9.2.2. Case study 2 – evaluate whether a query sequence belongs to a pathogen#
ID | A | C | G | T |
---|---|---|---|---|
CP043554.1 | 399 | 345 | 488 | 321 |
ID | A | C | G | T |
---|---|---|---|---|
AP023375.1 | 394 | 341 | 485 | 320 |
CP053802.1 | 398 | 345 | 488 | 322 |
CP040172.1 | 397 | 343 | 487 | 322 |
CP090387.1 | 396 | 342 | 485 | 320 |
CP007634.1 | 397 | 343 | 487 | 322 |
... | ... | ... | ... | ... |
CP016987.1 | 393 | 341 | 484 | 318 |
CP025936.1 | 397 | 343 | 488 | 322 |
CP010812.1 | 393 | 338 | 483 | 320 |
CP003330.1 | 396 | 342 | 486 | 320 |
LT992486.1 | 391 | 339 | 486 | 316 |
Top 5 and bottom 5 rows from 87 rows x 5 columns
Nucleotide counts from the 16S rRNA gene of the reference and query genomes.
The properties of DNA are often used for identification purposes. In this case study we are interested in the detection of the cholera pathogen in amplicon sequence data. A standard approach in analyses of microbial communities is to use the DNA sequence from the 16S rRNA gene (hereafter abbreviated 16S) as a species marker. These can be sampled from an environment by PCR amplification and subsequent high-throughput DNA sequencing.

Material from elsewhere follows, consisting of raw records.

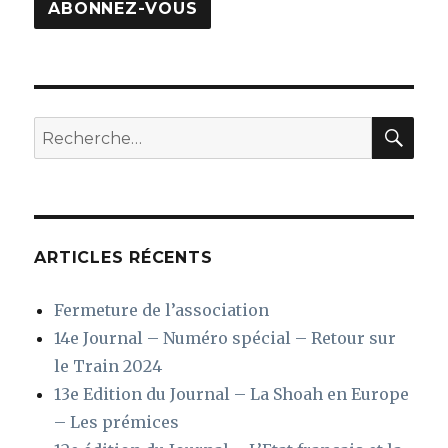
ABONNEZ-VOUS
REC
Recherche
pour
:
ARTICLES RÉCENTS
Fermeture de l’association
14e Journal – Numéro spécial – Retour sur
le Train 2024
13e Edition du Journal – La Shoah en Europe
– Les prémices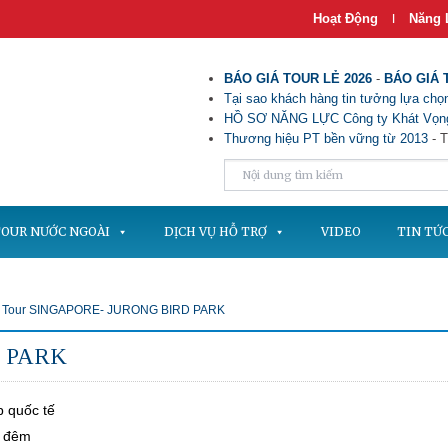
Hoạt Động
Năng 
|
BÁO GIÁ TOUR LẺ 2026
-
BÁO GIÁ 
Tại sao khách hàng tin tưởng lựa chọn
HỒ SƠ NĂNG LỰC Công ty Khát Vọng
Thương hiệu PT bền vững từ 2013
- T
OUR NƯỚC NGOÀI
DỊCH VỤ HỖ TRỢ
VIDEO
TIN TỨ
Tour SINGAPORE- JURONG BIRD PARK
D PARK
p quốc tế
3 đêm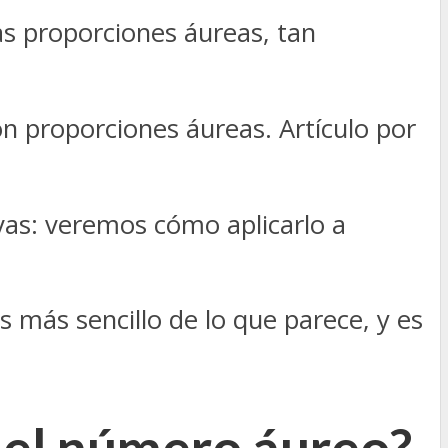
s proporciones áureas, tan
n proporciones áureas. Artículo por
vas: veremos cómo aplicarlo a
 más sencillo de lo que parece, y es
 el número áureo?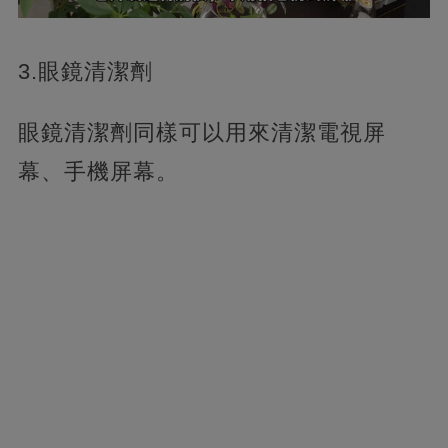
3.眼鏡清潔劑
眼鏡清潔劑同樣可以用來清潔電視屏
幕、手機屏幕。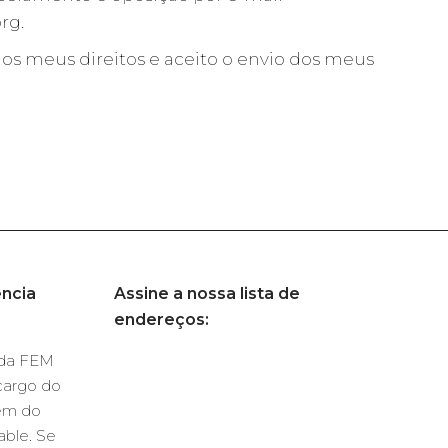
rg.
os meus direitos e aceito o envio dos meus
ncia
Assine a nossa lista de
endereços:
s da FEM
cargo do
em do
able. Se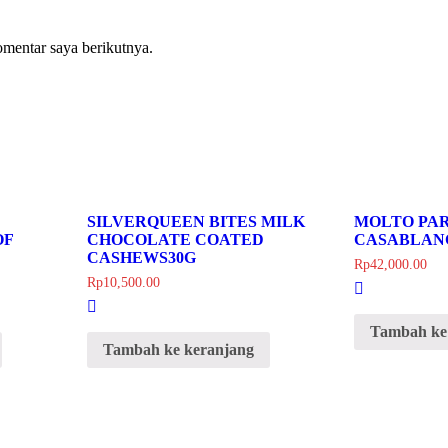
omentar saya berikutnya.
SILVERQUEEN BITES MILK
MOLTO PA
OF
CHOCOLATE COATED
CASABLANC
CASHEWS30G
Rp
42,000.00
Rp
10,500.00
Tambah ke
Tambah ke keranjang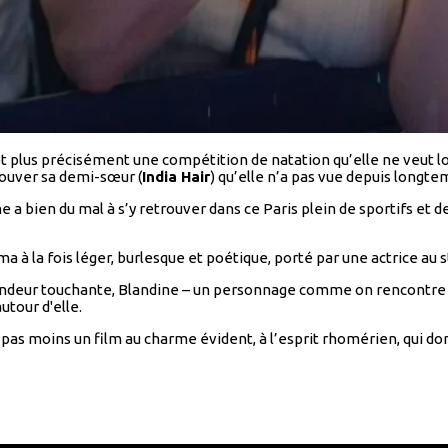
et plus précisément une compétition de natation qu’elle ne veut l
rouver sa demi-sœur (
India Hair
) qu’elle n’a pas vue depuis longte
e a bien du mal à s’y retrouver dans ce Paris plein de sportifs et 
a à la fois léger, burlesque et poétique, porté par une actrice au
a candeur touchante, Blandine – un personnage comme on rencontre a
utour d'elle.
 pas moins un film au charme évident, à l’esprit rhomérien, qui do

9.2.2.1. Step 1 - the biological problem#
Our question is whether a “query” 16S DNA sequence could be a member of Vibrio cholerae (some strains of which cause cholera).
If the query sequence belongs to V. cholerae, then its DNA sequence should be very similar to the reference [4] V. cholerae pathogen 16S sequence.
We use the NCBI defined reference for V. cholerae.
9.2.2.2. Step 2 - selecting the measurement#
As for Case study 1, because DNA sequences are our basic data type we are dealing with categorical data. We can measure the similarity between DNA sequences in a very large number of ways. One computationally efficient way is to just compare nucleotide counts. If the query belongs to a different species than the reference sequence, we expect the abundance of nucleotides will be less similar than if it is from the same species. In other words, I’m expressing this measurement problem as one of establishing whether a query is not V. cholerae.
Conveniently, this problem can also be evaluated using a \(\chi^2\) test. In this case, it is a homogeneity test [5].
Which tests whether the query comes from the same population as the reference.
9.2.2.3. Step 3 - writing the algorithm#
The first part of the algorithm here is quite simple. For each sequence, we count the number of A
, C
, G
and T
. The result of this is displayed in the case study data overview. The second part of the algorithm selects the counts for a single query and combines those with the counts from the reference, to produce a \(2 \times 4\) contingency table. For example, with AP023375.1
as the query we generate
ID | A | C | G | T |
---|---|---|---|---|
CP043554.1 | 399 | 345 | 488 | 321 |
AP023375.1 | 394 | 341 | 485 | 320 |
Performing the \(\chi^2\) homogeneity test produces a \(\chi^2\) test statistic, associated degrees-of-freedom and \(p\)-value.
chisq | df | pvalue |
---|---|---|
0.011 | 3 | 0.9997 |
This procedure needs to be applied to all the query samples. Again, we will perform the last, interpretation, of out essential setsp later.